■ Job ■
Every record is to be duplicated exactly as it reads, without its images.

......

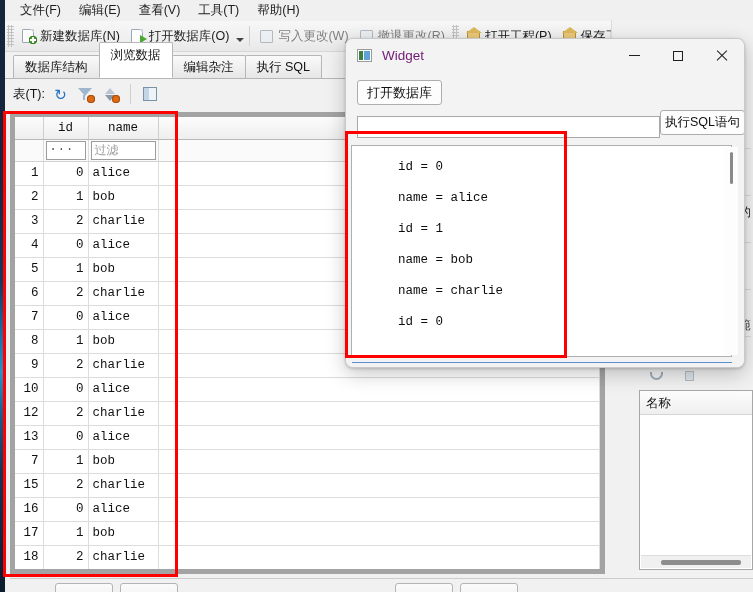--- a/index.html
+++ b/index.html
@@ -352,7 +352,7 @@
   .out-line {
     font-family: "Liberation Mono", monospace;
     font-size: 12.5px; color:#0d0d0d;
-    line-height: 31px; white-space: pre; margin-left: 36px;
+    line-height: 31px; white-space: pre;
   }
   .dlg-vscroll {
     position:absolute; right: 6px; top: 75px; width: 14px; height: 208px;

......

■ Answer area ■
--- a/index.html
+++ b/index.html
@@ -352,7 +352,7 @@
   .out-line {
     font-family: "Liberation Mono", monospace;
     font-size: 12.5px; color:#0d0d0d;
-    line-height: 31px; white-space: pre; margin-left: 36px;
+    line-height: 31px; white-space: pre;
   }
   .dlg-vscroll {
     position:absolute; right: 6px; top: 75px; width: 14px; height: 208px;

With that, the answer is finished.